I switched back to ratpoison on my desktop yesterday afternoon. It's also my default on my laptop. I know it's not for everyone because it lacks a menu, because it opens everything to maximized, lacks eye candy, and so on. Its keybindings are neutral and familiar to those who use screen, and can be reassigned for convenience (my escape is ctrl-z instead of ctrl-t). I don't need a menu; the execute sequence of "ctrl-z !" lets me page through my command history and I've bound keybindings to launch apps and take care of various tasks (I also have the menus I did for mouseless operation in jwm that associate content in specific directories with appropriate apps). Most of my browsing is in either opera or elinks, and both are exceptionally keyboard-friendly (so is firefox with conkeror, but opera's default bindings are pretty easy to learn); sylpheed works very well with keyboard. I use as many console apps as I can and use screen so each of those doesn't require a separate aterm instance.

EDIT: Like I wrote earlier, it's not for everyone.

Seems I'm a minority here, as all my laptops can do at least 800x600 and my two external screens are 17"..
So I don't really lack screen estate. I've experimented with a lot of wm's, and I have multiple favorites.

On better machines, it's Xfce. It's still light, though not as light as Jwm & guys, has great configurability, OK keybindings, and looks good (yeah, I like my eye candy!)
It uses standards, and it's menu uses one too. The desktop entries are in .desktop files, and it doesn't need a restart for new apps to appear in the menu.

I haven't yet had time to try Enlightenment, but it seems great.

Then there's fluxbox.

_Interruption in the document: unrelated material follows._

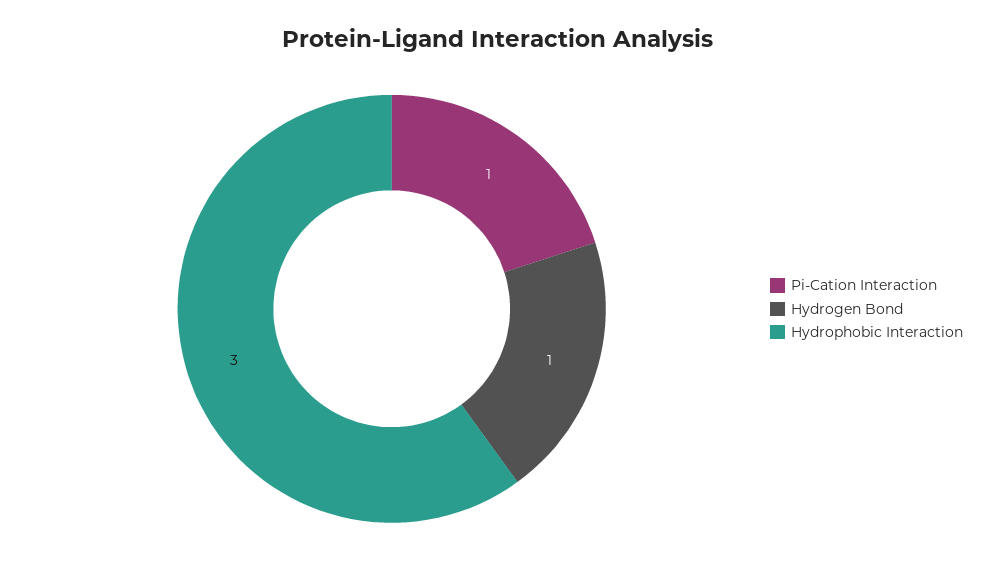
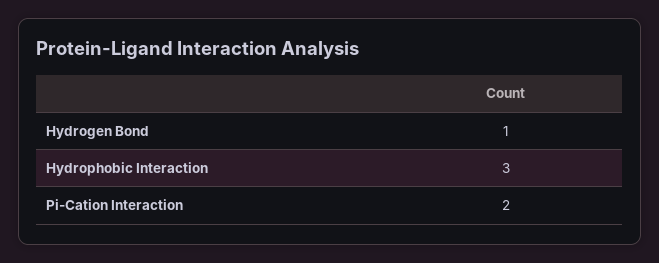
Pi-Cation Interaction: 1 -> 2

Looks cool too, and has great functionality.

And then my personal all-time favorite desktop environment: Bash! I like to work in a high-resolution console. It's easy to read, and works way faster than anything in X. Leaves lot more ram to apps too. And has absolutely no taskbars ;)

So, next I will have to mess with Jwm, due to the fact it's become the default :)

It's not simply about resolution and size but about things that start to add up without having any utility or benefit, or even things that are redundant. For example, say you want to stack four windows with equal geometry in 800x600 on your desktop. Without any window decorations or borders, you would get four windows that were 200x150. Add 24pixel title bars, you just removed 2x24x800 pixels just for the title bar decorations. Then 5 pixel borders around everything. If you have a taskbar, you lose whatever heightxwidth that is -- 24x800, reducing the windows to 200x138. So your 200x150 (really 138) boxes don't have nearly as much room for what you want to do in them. Yes, you can cascade or overlap windows and it's less of an issue. But you're still using up more space than you need.

What do the window titles add if you also have a task bar showing what's up and running? Title bars are redundant to task bars. That's why I set up my jwmrc to remove titles (and borders) from terminals and apps I run maximized (which is nearly everything). I can still navigate through those windows with alt-tab or with a mouse but my only loss in screen real estate is that 20x800 tray on the top (I ended up switching positions htop and tail as well as moving the dock back to the right as I wrote I would).

Good tips on JWM options, Lucky13.

I quite like the borderless windows and controlling them via keyboard or taskbar. That setup does save screen real estate and actually helps me because of my severe ptosis. Less eye movement for controlling windows. It almost gives a MacIntosh like behaviour.